Last week, pet products and services giant Petco confirmed it had suffered a data breach involving customers’ personal information, without specifying what type of data was affected.
On Friday, in a legally required filing with the Texas attorney general’s office, Petco said the affected data included names, Social Security numbers, driver’s license numbers, financial information such as account numbers, credit or debit card numbers and dates of birth.
Petco filed similar legally required notices in California, Massachusettsand Montana. In the latter two states, Petco said a and three affected residents, respectively.

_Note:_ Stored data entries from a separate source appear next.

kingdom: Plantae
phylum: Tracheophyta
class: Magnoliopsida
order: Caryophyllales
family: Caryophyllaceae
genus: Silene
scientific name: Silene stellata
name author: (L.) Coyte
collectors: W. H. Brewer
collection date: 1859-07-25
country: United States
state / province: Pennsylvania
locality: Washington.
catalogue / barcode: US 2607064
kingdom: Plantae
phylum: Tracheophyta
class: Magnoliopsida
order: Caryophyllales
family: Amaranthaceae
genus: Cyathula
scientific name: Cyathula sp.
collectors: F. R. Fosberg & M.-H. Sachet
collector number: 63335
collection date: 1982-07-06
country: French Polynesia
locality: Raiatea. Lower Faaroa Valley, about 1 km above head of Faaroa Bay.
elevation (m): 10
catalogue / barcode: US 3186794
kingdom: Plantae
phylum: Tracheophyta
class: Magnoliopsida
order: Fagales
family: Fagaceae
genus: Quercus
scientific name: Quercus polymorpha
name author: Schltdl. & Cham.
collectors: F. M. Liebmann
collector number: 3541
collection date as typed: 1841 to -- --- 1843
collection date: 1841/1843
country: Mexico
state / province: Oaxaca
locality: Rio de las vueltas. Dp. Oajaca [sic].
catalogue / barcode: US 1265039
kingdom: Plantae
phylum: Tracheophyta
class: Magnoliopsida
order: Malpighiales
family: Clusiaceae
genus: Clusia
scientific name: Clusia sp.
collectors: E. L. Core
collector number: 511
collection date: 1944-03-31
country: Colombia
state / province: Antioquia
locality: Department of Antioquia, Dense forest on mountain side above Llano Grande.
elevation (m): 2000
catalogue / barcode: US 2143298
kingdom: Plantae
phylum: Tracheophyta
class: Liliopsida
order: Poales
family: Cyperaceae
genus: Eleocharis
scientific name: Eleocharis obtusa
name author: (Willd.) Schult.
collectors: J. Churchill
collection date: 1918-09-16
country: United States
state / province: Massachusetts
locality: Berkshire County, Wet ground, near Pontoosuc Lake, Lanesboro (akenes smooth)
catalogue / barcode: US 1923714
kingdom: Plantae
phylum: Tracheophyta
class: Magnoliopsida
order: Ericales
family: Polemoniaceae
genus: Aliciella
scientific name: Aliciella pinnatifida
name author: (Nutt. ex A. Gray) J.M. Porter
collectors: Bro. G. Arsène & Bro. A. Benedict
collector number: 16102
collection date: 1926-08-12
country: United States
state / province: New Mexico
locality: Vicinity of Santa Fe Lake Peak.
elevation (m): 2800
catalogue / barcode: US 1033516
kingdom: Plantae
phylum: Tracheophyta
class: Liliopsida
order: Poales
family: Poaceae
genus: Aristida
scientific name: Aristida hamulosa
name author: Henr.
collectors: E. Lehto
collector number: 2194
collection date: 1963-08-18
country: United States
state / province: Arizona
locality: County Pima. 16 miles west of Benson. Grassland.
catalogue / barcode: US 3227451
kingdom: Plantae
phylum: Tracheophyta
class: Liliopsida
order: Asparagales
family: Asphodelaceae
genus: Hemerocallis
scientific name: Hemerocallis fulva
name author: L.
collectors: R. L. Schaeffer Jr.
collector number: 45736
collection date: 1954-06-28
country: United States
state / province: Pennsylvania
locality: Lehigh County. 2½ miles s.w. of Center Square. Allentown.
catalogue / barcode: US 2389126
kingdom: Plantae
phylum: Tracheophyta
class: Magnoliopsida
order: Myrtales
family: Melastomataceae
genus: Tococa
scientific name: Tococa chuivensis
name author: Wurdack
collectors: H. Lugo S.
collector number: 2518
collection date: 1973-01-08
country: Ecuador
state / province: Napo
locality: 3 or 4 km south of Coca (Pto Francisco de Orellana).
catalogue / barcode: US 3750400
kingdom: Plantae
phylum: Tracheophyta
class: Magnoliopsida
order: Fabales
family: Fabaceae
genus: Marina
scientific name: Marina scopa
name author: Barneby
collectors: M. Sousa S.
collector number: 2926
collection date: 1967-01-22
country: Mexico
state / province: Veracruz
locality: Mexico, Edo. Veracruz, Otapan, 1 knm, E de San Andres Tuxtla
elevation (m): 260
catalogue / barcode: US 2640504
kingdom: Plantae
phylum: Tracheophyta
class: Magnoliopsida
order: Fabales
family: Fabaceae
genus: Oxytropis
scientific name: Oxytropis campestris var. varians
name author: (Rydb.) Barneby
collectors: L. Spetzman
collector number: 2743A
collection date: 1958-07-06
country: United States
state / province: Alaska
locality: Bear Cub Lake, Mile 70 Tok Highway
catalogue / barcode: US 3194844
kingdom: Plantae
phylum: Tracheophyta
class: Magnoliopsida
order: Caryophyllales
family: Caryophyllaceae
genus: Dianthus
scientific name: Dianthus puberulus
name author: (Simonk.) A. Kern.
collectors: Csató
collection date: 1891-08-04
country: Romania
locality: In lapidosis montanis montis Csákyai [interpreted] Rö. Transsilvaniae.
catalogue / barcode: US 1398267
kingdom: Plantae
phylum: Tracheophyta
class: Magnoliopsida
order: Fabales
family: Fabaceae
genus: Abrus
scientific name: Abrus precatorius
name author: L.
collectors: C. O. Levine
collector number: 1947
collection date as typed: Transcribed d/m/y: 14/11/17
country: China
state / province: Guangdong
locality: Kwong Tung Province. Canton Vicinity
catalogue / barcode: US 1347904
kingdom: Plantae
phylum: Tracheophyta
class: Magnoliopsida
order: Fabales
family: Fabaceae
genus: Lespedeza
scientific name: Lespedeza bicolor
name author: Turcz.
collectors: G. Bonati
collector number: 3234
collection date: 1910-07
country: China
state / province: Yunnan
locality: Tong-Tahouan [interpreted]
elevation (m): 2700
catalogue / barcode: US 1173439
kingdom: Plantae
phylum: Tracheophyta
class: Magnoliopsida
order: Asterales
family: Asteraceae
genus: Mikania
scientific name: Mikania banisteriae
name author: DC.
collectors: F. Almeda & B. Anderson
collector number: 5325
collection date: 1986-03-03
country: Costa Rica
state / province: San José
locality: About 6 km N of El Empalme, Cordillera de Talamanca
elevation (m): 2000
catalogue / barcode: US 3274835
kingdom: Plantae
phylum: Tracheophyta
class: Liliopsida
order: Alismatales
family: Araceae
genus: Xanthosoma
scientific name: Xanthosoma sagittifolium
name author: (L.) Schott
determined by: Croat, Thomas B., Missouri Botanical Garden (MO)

The company did not disclose the exact number of victims in California, where companies are required to disclose breaches involving at least 500 state residents, suggesting there are more victims than that number in the state.
Petco spokesman Ventura Olvera did not respond to a series of questions sent Monday, which included how many customers in total were affected by this incident. whether Petco has technical means, including logs, to determine whether cybercriminals accessed and stole exposed customer data; what and when the matter was identified; and what was the app involved in the incident.
For context, in 2022, Petco he said served more than 24 million customers.
On Friday, Petco spokesman Ventura Olvera said in a statement to TechCrunch that the company “provided further information to individuals whose information was involved.”
Techcrunch event
San Francisco
|
13-15 October 2026
Attorney General of California posted a sample letter that Petco sends to its customers. The message said Petco had discovered a problem with “a setting in one of our software applications that inadvertently allowed certain files to be accessed online,” that the company “immediately took steps to correct the problem and remove the files from further online access,” and that it had “corrected” the setting and implemented unspecified “additional security measures.”
The company offers free credit and identity theft monitoring services to victims in California, Massachusetts and Montana. Under California law, for example, companies must provide these services if a data breach victim’s driver’s license number or Social Security number is compromised. It is unclear whether Petco also offers these services to victims in Texas.